Встречу со страшной незнакомкой он хотел забыть, как можно скорее. Однако красивое, но злобное лицо никак не выходило у него из головы на протяжении всей дороги домой.
***
Джехутихотеп сидел, укутавшись в красный плащ, и угрюмо наблюдал, как Саргон ставит палатку, вбивая колышки в песок. Прислонившись спиной к верблюду, мальчик ощущал его тепло и урчание в животе.
– Мне кажется, он голоден, – подметил паренек.
Саргон глянул через плечо:
– Он всегда голоден, да, Минхотеп?
Верблюд обернулся к хозяину и сделал вид, будто собирается плюнуть.
– Даже не думай об этом, – весело засмеялся мулат, вновь возвращаясь к палатке.

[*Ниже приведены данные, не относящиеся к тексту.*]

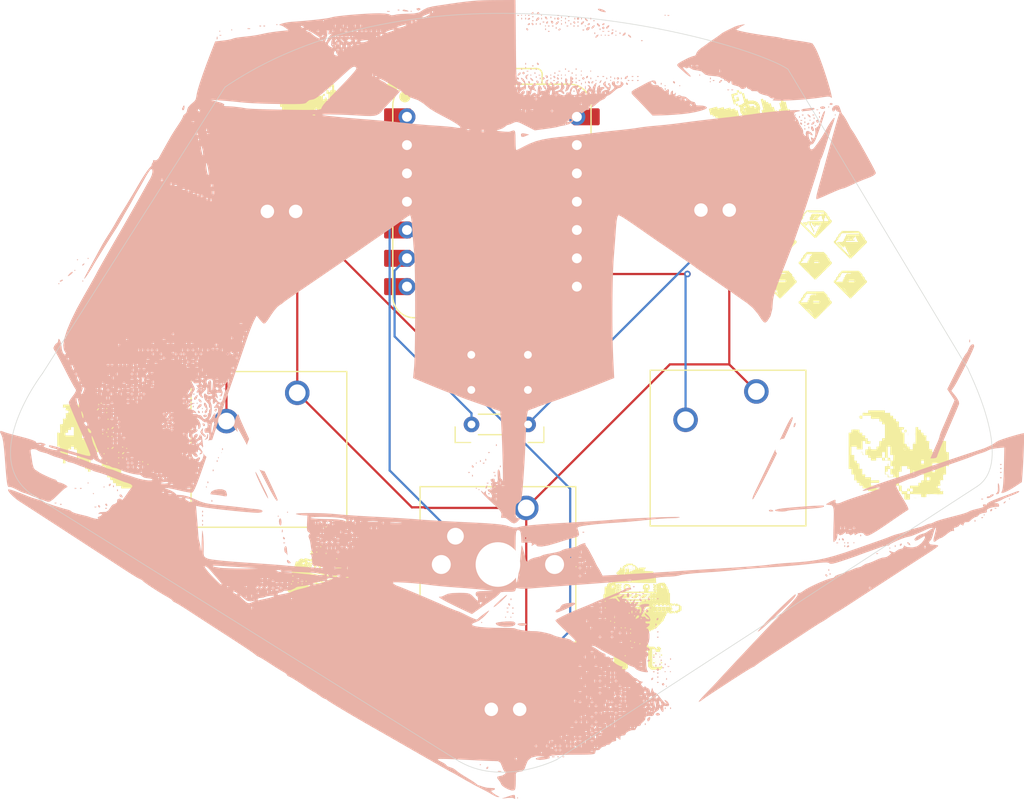
<source format=kicad_pcb>
(kicad_pcb
	(version 20241229)
	(generator "pcbnew")
	(generator_version "9.0")
	(general
		(thickness 1.6)
		(legacy_teardrops no)
	)
	(paper "A4")
	(layers
		(0 "F.Cu" signal)
		(2 "B.Cu" signal)
		(9 "F.Adhes" user "F.Adhesive")
		(11 "B.Adhes" user "B.Adhesive")
		(13 "F.Paste" user)
		(15 "B.Paste" user)
		(5 "F.SilkS" user "F.Silkscreen")
		(7 "B.SilkS" user "B.Silkscreen")
		(1 "F.Mask" user)
		(3 "B.Mask" user)
		(17 "Dwgs.User" user "User.Drawings")
		(19 "Cmts.User" user "User.Comments")
		(21 "Eco1.User" user "User.Eco1")
		(23 "Eco2.User" user "User.Eco2")
		(25 "Edge.Cuts" user)
		(27 "Margin" user)
		(31 "F.CrtYd" user "F.Courtyard")
		(29 "B.CrtYd" user "B.Courtyard")
		(35 "F.Fab" user)
		(33 "B.Fab" user)
		(39 "User.1" user)
		(41 "User.2" user)
		(43 "User.3" user)
		(45 "User.4" user)
	)
	(setup
		(pad_to_mask_clearance 0)
		(allow_soldermask_bridges_in_footprints no)
		(tenting front back)
		(grid_origin 184 59.5)
		(pcbplotparams
			(layerselection 0x00000000_00000000_55555555_5755f5ff)
			(plot_on_all_layers_selection 0x00000000_00000000_00000000_00000000)
			(disableapertmacros no)
			(usegerberextensions no)
			(usegerberattributes yes)
			(usegerberadvancedattributes yes)
			(creategerberjobfile yes)
			(dashed_line_dash_ratio 12.000000)
			(dashed_line_gap_ratio 3.000000)
			(svgprecision 4)
			(plotframeref no)
			(mode 1)
			(useauxorigin no)
			(hpglpennumber 1)
			(hpglpenspeed 20)
			(hpglpendiameter 15.000000)
			(pdf_front_fp_property_popups yes)
			(pdf_back_fp_property_popups yes)
			(pdf_metadata yes)
			(pdf_single_document no)
			(dxfpolygonmode yes)
			(dxfimperialunits yes)
			(dxfusepcbnewfont yes)
			(psnegative no)
			(psa4output no)
			(plot_black_and_white yes)
			(sketchpadsonfab no)
			(plotpadnumbers no)
			(hidednponfab no)
			(sketchdnponfab yes)
			(crossoutdnponfab yes)
			(subtractmaskfromsilk no)
			(outputformat 1)
			(mirror no)
			(drillshape 0)
			(scaleselection 1)
			(outputdirectory "gerber/")
		)
	)
	(net 0 "")
	(net 1 "Net-(D1-PadA)")
	(net 2 "GND")
	(net 3 "Net-(D2-PadA)")
	(net 4 "Net-(D3-PadA)")
	(net 5 "led0")
	(net 6 "led1")
	(net 7 "led2")
	(net 8 "Net-(U1-GPIO27{slash}ADC1{slash}A1)")
	(net 9 "Net-(U1-GPIO26{slash}ADC0{slash}A0)")
	(net 10 "Net-(U1-GPIO28{slash}ADC2{slash}A2)")
	(net 11 "unconnected-(U1-GPIO3{slash}MOSI-Pad11)")
	(net 12 "unconnected-(U1-VBUS-Pad14)")
	(net 13 "unconnected-(U1-GPIO1{slash}RX-Pad8)")
	(net 14 "unconnected-(U1-3V3-Pad12)")
	(net 15 "unconnected-(U1-GPIO0{slash}TX-Pad7)")
	(net 16 "unconnected-(U1-GPIO4{slash}MISO-Pad10)")
	(net 17 "unconnected-(U1-GPIO2{slash}SCK-Pad9)")
	(footprint "led:LEDRD254W57D500H1070" (layer "F.Cu") (at 203.52 40.52 180))
	(footprint "sonic:sonic_ball" (layer "F.Cu") (at 167 30.5))
	(footprint "led:LEDRD254W57D500H1070" (layer "F.Cu") (at 164.63 40.64))
	(footprint "Resistor_THT:R_Axial_DIN0204_L3.6mm_D1.6mm_P5.08mm_Horizontal" (layer "F.Cu") (at 181.65 56.66))
	(footprint "led:LEDRD254W57D500H1070" (layer "F.Cu") (at 184.72 85.33 180))
	(footprint "sonic:sonic_running" (layer "F.Cu") (at 149 61.5 90))
	(footprint "sonic:emeralds" (layer "F.Cu") (at 212.5 45.5))
	(footprint "Seeed Studio XIAO Series Library:MX_KeySwitch 3D"
		(layer "F.Cu")
		(uuid "65a89e94-bc09-4f94-bb06-da58716bf789")
		(at 166.04 56.92)
		(descr "Cherry MX keyswitch, 1.00u, PCB mount, http://cherryamericas.com/wp-content/uploads/2014/12/mx_cat.pdf")
		(tags "Cherry MX keyswitch 1.00u PCB")
		(property "Reference" "  "
			
... [853444 chars truncated]
</source>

Минхотеп что-то проворчал и отрешенным взглядом уставился на север, откуда доносился слабый ветер. С каждой минутой становилось прохладнее. Джехутихотеп устремил взор на юг. Туда, где в сгущающемся сумраке виднелись скалистые кряжи, называемые «лазуритовой лестницей». Горы были неиссякаемой жилой по добыче драгоценных камней.
Они уже далеко зашли во владения Сета. Пер-Бастет и Та-Меху скрылись за горизонтом, и теперь их повсюду окружали пески, местами переходящие в высокие барханы. На небе высыпали звезды. Солнце село за горизонт в той стороне, где находился Уасет. Его дом… Только сейчас, когда Та-Кемет скрылась из виду, Джехутихотеп по-настоящему осознал, что покинул родной и любимый край. На сердце начинала разливаться пустота. Он скучал… Скучал по маме и папе. Особенно по папе. Интересно, как он сейчас? Мама рассказывала, что ему плохо. Он тяжко болеет…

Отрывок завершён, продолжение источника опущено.